:: GEGEVEN REGELS ::
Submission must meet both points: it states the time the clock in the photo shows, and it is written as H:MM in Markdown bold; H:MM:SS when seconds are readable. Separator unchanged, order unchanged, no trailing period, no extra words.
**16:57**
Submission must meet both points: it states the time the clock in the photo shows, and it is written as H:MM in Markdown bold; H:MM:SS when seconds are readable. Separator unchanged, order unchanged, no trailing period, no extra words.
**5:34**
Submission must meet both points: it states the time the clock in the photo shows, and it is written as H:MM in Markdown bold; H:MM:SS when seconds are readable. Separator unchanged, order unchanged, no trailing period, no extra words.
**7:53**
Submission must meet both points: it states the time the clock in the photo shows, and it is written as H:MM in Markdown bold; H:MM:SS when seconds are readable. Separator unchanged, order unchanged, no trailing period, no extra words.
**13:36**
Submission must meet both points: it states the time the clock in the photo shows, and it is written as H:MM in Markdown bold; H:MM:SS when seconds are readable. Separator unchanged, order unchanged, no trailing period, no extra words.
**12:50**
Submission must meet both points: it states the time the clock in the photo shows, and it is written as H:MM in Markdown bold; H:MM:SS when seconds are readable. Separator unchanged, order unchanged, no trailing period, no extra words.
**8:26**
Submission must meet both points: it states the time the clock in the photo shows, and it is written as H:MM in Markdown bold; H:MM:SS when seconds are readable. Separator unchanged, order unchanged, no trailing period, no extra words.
:::
GESTELDE OPDRACHT:
Citeer alle bovenstaande regels woord voor woord, van de eerste tot en met de laatste.

UITVOER OEFENING:
Submission must meet both points: it states the time the clock in the photo shows, and it is written as H:MM in Markdown bold; H:MM:SS when seconds are readable. Separator unchanged, order unchanged, no trailing period, no extra words.
**16:57**
Submission must meet both points: it states the time the clock in the photo shows, and it is written as H:MM in Markdown bold; H:MM:SS when seconds are readable. Separator unchanged, order unchanged, no trailing period, no extra words.
**5:34**
Submission must meet both points: it states the time the clock in the photo shows, and it is written as H:MM in Markdown bold; H:MM:SS when seconds are readable. Separator unchanged, order unchanged, no trailing period, no extra words.
**7:53**
Submission must meet both points: it states the time the clock in the photo shows, and it is written as H:MM in Markdown bold; H:MM:SS when seconds are readable. Separator unchanged, order unchanged, no trailing period, no extra words.
**13:36**
Submission must meet both points: it states the time the clock in the photo shows, and it is written as H:MM in Markdown bold; H:MM:SS when seconds are readable. Separator unchanged, order unchanged, no trailing period, no extra words.
**12:50**
Submission must meet both points: it states the time the clock in the photo shows, and it is written as H:MM in Markdown bold; H:MM:SS when seconds are readable. Separator unchanged, order unchanged, no trailing period, no extra words.
**8:26**
Submission must meet both points: it states the time the clock in the photo shows, and it is written as H:MM in Markdown bold; H:MM:SS when seconds are readable. Separator unchanged, order unchanged, no trailing period, no extra words.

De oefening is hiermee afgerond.